Desde que conocí a Pepi, incorporé a mi catálogo de amigos una cantidad cada vez más amplia de argentinos. Juan, Lore, Diego, Funci, Seba, Antonella… Porque Pepi es, como decimos los venezolanos, “una nota” (persona chévere, desenrollada, alegre) y apenas al llegar a esta tierra caribeña, mostró la amplitud y simpatía que la caracterizan, y formó parte de un grupo de amigos que compartimos, bailamos, viajamos, celebramos, interactuamos a más no poder. Y siempre traía de visita amigos del sur y ellos también se unían a la cofradía. Todos ellos eran porteños, del Gran Buenos Aires, unos de capital y otros de provincia, y todas personas amigables y solidarias. Y luego, nos tocó a nosotros los caribeños visitar Baires, y nos recibieron con los brazos abiertos. Cada amigo porteño con que he compartido me ha tratado como hermano, y su familia como hijo. Por eso, más allá de los amenos chistes sobre el porteño egocéntrico y latoso (que yo también hago), me es imposible tener un mal concepto de ellos.
¿Será que nos llevamos bien porque no se parecen a nosotros, y los opuestos se atraen? En el subcontinente; ellos son del extremo Sur, nosotros del extremo norte; ellos viven para el futbol, nosotros para el béisbol; las playas de ellos son gélidas, hasta en verano, las nuestras calientes y con palmeras; nosotros estamos americanizados, ellos están europeizados. Y en idioma, ¿hablamos la misma lengua? Mis amigos argentinos se metieron en más de un aprieto cuando hablaban su castellano del sur. Apenas llegar al país, una contadora amiga de Baires estaba pidiéndole a un colega venezolano que le dejara ver su machete (sus anotaciones), palabra que en Venezuela tiene un fálico significado. Su amigo le devolvió el favor ofreciéndole a probar helado de coco en su concha (cáscara), palabra que en Argentina tiene un vaginal significado.
Pero al final, ambos somos latinoamericanos, y ese rasgo que nos une histórica y culturalmente, es lo que nos recuerda, a veces con lamentable crueldad, que somos tan parecidos como gemelos. Porque ambos estamos sometidos a nuestra mayor tara, a esa bomba de destrucción masiva inventada en este continente, que los demás occidentales no entienden: EL POPULISMO.
Los analistas europeos o norteamericanos no saben con qué se come esto, porque sus esquemas sociales son distintos, pero nosotros no nos engañamos, sabemos que el populismo es esa piedra que cae una y otra vez sobre nuestras vidas para de alguna forma jodernos (así mismo, jodernos), como la piedra que martirizaba a Sísifo. Aun cuando lo disfracemos de batalla ideológica, le demos el nombre de Revoluciones o Contrarrevoluciones, lo intelectualicemos, lo volvamos una categoría práctica o teórica, le pongamos nombres o apellidos distintos; pero al final, siempre a cada nación latinoamericana le toca probar los efectos devastadores de este cáncer.

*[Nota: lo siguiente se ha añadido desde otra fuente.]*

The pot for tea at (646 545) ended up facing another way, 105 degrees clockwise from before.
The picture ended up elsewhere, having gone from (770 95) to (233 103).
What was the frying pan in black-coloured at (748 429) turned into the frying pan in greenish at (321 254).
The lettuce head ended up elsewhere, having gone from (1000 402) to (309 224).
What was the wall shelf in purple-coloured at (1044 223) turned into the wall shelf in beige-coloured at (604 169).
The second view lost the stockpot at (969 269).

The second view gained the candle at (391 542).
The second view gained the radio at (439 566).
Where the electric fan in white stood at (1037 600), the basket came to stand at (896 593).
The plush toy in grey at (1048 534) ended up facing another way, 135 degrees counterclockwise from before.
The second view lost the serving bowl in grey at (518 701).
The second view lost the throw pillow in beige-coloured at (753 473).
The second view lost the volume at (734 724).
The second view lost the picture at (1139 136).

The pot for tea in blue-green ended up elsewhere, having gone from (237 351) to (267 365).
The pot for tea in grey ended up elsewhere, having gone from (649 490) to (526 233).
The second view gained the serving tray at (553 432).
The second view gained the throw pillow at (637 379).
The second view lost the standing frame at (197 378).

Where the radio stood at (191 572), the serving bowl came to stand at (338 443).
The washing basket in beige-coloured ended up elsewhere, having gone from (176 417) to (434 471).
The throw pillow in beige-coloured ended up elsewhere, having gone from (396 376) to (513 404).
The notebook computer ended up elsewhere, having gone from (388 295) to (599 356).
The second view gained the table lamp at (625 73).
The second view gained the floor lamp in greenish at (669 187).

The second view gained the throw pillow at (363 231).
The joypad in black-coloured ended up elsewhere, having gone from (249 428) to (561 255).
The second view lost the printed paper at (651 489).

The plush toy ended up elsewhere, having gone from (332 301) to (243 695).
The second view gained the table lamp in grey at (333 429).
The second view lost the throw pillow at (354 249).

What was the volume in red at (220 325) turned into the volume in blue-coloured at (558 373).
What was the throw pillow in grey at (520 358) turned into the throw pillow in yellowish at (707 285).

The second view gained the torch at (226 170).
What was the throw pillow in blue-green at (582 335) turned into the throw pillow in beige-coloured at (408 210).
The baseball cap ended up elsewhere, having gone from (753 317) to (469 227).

Tú, que eres latinoamericano y lees esto, sabes que es así, no necesito explicártelo, ya que es un mal tan de nosotros, que termina siendo una lingua franca. Y en este momento la rueda de la fortuna hace que Argentina y Venezuela sean los dos más destacados antipaladines del caos en Sudamérica, llenos de crisis, inflación, destrucción de la economía, delincuencia, miseria, revolución, corrupción, perorata… llenos y rebosantes de populismo. New York Times dice que Argentina puede ser el próximo Venezuela. Y todos dicen que Venezuela es la nueva Cuba. Y yo digo, quiero vivir lo suficiente para ver al menos el inicio del fin de ese monstruo de mil cabezas llamado POPULISMO del continente. Ya estoy cansado de “socialismo” (uno de los disfraces del populismo), quiero ir a tomar mate y comer facturas en el barrio de San Telmo sin pensar en Cristina y su camarilla, y que mis panas porteños vengan de nuevo a bañarse en unas playas caribeñas libres de “revolución”. Bis Bald.